宵闇の世界 -world of twilight-
「スラスト…麗藍の様子はどうですか?」

「このままだと危険だ」

「腕以外に傷が!?」


スラストの言葉に、辰樹は椅子から立ち上がって問いかけた。
辰樹の姿を見た後、スラストは目をつぶって首を横に振った。
傷がないことに辰樹は安堵したが、すぐに別の不安が襲った。
傷ではないが、危険な状態ということに。


「必要量に足りていない…ということですか…」

「ああ、『死の雨』を放った上に、蒼維に力を与えている。ぎりぎり生きていられる段階だな」

「『死の雨』!?今まで一度も使ったことがないですよね…」

「ああ…」


辰樹は力なく椅子に座り、ただスラストと捺瀬の会話に耳を傾けていた。
意味はわからないが、麗藍が今まで遣ったことのない技を使ったことだけはかろうじて理解できた。

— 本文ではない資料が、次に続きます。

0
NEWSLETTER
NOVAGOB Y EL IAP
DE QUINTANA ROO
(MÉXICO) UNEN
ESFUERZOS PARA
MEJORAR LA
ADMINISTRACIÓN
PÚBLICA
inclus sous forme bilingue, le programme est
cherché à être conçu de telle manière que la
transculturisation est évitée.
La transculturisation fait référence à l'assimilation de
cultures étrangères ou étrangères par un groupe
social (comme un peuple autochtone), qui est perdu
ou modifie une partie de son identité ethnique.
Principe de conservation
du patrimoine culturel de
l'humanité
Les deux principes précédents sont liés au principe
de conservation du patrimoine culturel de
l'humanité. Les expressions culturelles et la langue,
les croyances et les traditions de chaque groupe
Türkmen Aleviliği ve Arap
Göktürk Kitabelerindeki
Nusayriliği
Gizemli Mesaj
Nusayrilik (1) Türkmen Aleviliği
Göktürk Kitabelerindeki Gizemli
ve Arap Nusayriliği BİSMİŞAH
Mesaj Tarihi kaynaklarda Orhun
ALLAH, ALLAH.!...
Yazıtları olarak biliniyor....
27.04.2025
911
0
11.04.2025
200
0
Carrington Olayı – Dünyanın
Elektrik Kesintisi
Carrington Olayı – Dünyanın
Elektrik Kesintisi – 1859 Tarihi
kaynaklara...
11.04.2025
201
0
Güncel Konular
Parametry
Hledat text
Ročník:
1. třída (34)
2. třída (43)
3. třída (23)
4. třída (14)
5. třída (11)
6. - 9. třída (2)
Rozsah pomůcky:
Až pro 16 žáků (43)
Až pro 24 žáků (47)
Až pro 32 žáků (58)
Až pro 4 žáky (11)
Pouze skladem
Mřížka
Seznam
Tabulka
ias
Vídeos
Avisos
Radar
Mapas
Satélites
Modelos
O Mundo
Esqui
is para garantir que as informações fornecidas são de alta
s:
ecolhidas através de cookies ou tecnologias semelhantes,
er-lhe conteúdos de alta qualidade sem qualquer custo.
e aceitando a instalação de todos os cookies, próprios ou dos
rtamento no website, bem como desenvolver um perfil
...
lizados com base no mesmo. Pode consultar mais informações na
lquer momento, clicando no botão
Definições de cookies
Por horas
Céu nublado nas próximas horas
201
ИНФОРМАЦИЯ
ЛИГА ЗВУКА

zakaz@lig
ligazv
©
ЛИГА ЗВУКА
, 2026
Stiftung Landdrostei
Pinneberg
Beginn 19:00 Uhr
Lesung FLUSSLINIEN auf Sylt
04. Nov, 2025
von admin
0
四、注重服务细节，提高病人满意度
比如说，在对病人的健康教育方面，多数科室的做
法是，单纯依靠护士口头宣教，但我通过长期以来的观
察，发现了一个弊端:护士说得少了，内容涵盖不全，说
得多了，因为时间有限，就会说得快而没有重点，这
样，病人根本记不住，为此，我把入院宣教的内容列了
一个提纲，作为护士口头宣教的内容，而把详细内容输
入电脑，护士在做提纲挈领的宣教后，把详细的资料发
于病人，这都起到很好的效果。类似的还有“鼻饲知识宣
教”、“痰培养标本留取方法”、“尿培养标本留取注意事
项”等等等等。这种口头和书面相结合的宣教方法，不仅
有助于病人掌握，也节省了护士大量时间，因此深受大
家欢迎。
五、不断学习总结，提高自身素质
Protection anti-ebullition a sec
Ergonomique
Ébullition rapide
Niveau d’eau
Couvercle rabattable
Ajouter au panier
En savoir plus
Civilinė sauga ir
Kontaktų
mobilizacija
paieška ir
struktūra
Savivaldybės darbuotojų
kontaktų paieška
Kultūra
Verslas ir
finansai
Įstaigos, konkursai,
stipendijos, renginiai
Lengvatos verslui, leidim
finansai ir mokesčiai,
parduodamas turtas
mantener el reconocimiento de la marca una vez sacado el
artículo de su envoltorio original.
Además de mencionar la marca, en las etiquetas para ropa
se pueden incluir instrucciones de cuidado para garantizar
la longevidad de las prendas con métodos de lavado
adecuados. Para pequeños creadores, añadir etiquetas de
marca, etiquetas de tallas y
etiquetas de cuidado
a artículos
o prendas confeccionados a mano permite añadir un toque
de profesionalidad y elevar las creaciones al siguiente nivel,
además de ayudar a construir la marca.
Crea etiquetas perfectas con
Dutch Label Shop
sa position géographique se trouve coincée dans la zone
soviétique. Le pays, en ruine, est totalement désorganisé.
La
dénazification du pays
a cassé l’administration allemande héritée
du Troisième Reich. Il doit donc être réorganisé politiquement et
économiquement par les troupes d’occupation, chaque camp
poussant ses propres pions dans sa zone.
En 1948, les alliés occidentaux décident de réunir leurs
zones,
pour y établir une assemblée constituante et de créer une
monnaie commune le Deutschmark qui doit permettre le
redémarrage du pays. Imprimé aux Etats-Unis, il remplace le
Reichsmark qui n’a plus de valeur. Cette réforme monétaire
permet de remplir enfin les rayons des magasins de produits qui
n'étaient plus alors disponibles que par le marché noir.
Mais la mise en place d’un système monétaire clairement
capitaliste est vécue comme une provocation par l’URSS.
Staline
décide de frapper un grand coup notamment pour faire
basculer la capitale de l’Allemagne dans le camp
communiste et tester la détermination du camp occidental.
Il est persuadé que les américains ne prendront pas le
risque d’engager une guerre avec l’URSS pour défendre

「血からの力の補充は無理ですね…麗藍が気を失ってしまっては…」

「麗藍の同意を得ないまま、あの方法は使いたくはなかったのだがな」

「そんなことを言ってられません!!麗藍ならわかってくれます」

「…そうだな」

「私は麗藍がいなくなるのは望みません。それはスラストも一緒のはずです」

「ああ、麗藍は大切な人だ。いなくなどさせるか」


スラストの目には、絶対に麗藍を助けると決意に満ちていた。
捺瀬は信頼の眼差しでスラストを見ていた。
麗藍を助けられるのは、スラストしかいないようだ。
辰樹はスラストをただ見つめていた。


「今夜は新月だ。我の力が最も活性化する。問題はいらない」

「まず一息ついてはどうですか?今すぐに危ないわけではないですよね?」

「もちろんだ」


スラストは小さく微笑むと、辰樹の傍にあった椅子へと座った。
テーブルの上の紅茶を手にし、ゆっくりと口にした。
辰樹は闇に包まれた窓の外へと、視線を移した。
新月というだけあって、外の景色は何も見えなかった。
ただ自分の置かれている状況のわりに、不安などはあるものの比較的に落ち着いていた。